#  >  > Living And Legal Affairs In Thailand >  >  > Farming & Gardening In Thailand >  >  > Thailands National Parks >  >  Trip to cross border into Cambodia ends up at awesome waterfall instead.

## MeMock

The day after this little trip: https://teakdoor.com/thailands-travel...ra-viharn.html   my cousin and I decided to go to a little known border crossing into cambodia. I can't quite remember if we were still in the province of Ubon Ratchatnani or if we actually crossed over into Si Sa ket (I think we may have)

So we set off in a 4wd that we had borrowed a few weeks before in Bangkok.



On the way my cousin said she needed a buffalo photo to take home with here so we sorted that out.




It would seem that the government is trying to promote this border crossing as we have no problem finding it what with all the large new signs plus the brand new sealed road for the last 7 kms.

Of course, the bloody thing was closed  :Sad: 



So then we decided to check out a waterfall that we had seen a sign for. I showed the photos to my wife and she reckons it is called lum duan or something. I reckon it is called something else but I just can't remember!

Once again we were hit up for 400 baht each but this time I spun them a crap story that I worked in bangkok. I don't think they really believed me but they ended up letting us in for half price.

The waterfall is awesome. You can walk all the way down to the base if you like but you need to be accompanied by a ranger at all times.

My cousin went down with a ranger and you should have seen the look on his face when they walked back up.

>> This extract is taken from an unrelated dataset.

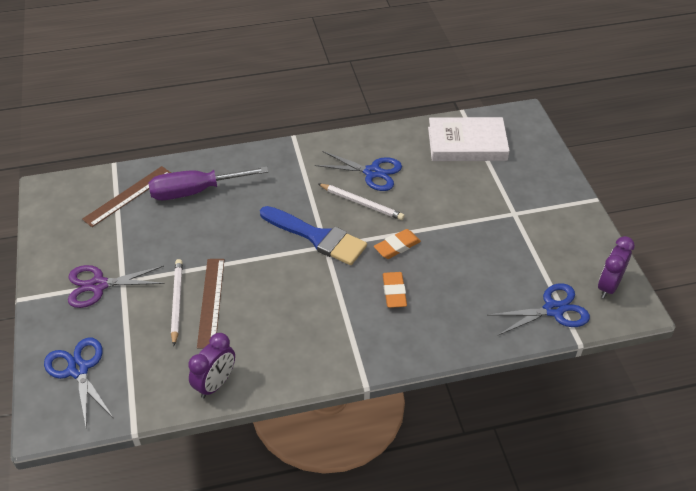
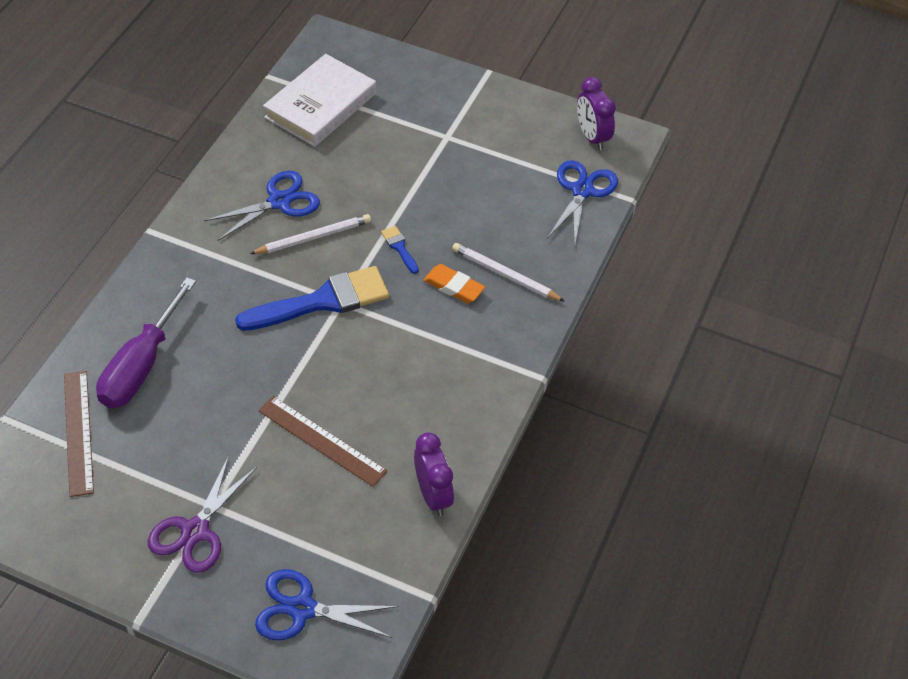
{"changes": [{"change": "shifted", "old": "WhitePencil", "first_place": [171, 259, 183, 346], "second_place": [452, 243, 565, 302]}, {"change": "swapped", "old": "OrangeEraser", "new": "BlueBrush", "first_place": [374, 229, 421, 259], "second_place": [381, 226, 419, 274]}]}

My cousin is a farmer in Australia and is fit as a mallee bull and there is no way that I would give her an arm wrestle! I overheard in between him puffing his guts up something about the farang girl being really strong!

Anyway, enough of me gibbering on, here is the waterfall!

----------


## kingwilly

that is awesome mate! great pics!  :Smile:

----------


## dirtydog

It is at the *Phu Chong Na Yoi National Park in Ubon Ratchathani Province*

----------


## MeMock

That would be the one - thanks for the link doggy.

----------


## mackayae

Best looking waterfalls I have seen in Thailand. There are quite a few falls in that area off of highway 2248 near the Emerald Triangle.

----------


## MeMock

Yeah I agree mackayae. I have been to a few waterfalls and looked at a lot of photos of other waterfalls that the thais rave about but they are all pretty average compared to this one.

Not to mention the lack of tourists around make it even better!

----------


## Clockwork Orange

Beautiful place. Nice motor, too. Could've picked a better-looking buffalo to take a picture of though.

----------


## DrAndy

The pics are all little red crosses

is that my fault?

I signed out and back in, OK now

----------


## Lily

Very nice Meemers!

----------


## Told Stool

Waterfalls are good for the soul.

----------


## aging one

Holy Shit I have never seen a waterfall like that here before. Too Cool, Way to go MeMock.

----------


## jandajoy

very nice. I've added it to the list. Thanks

----------


## klongmaster

> Once again we were hit up for 400 baht each but this time I spun them a crap story that I worked in bangkok. I don't think they really believed me but they ended up letting us in for half price.


just show them your Thai tax card...works every time for me with no discussion...

----------


## MeMock

I don't have one Klongy but I noticed the last two times I went there they only charged me and my foreign visitors 100 baht each.

----------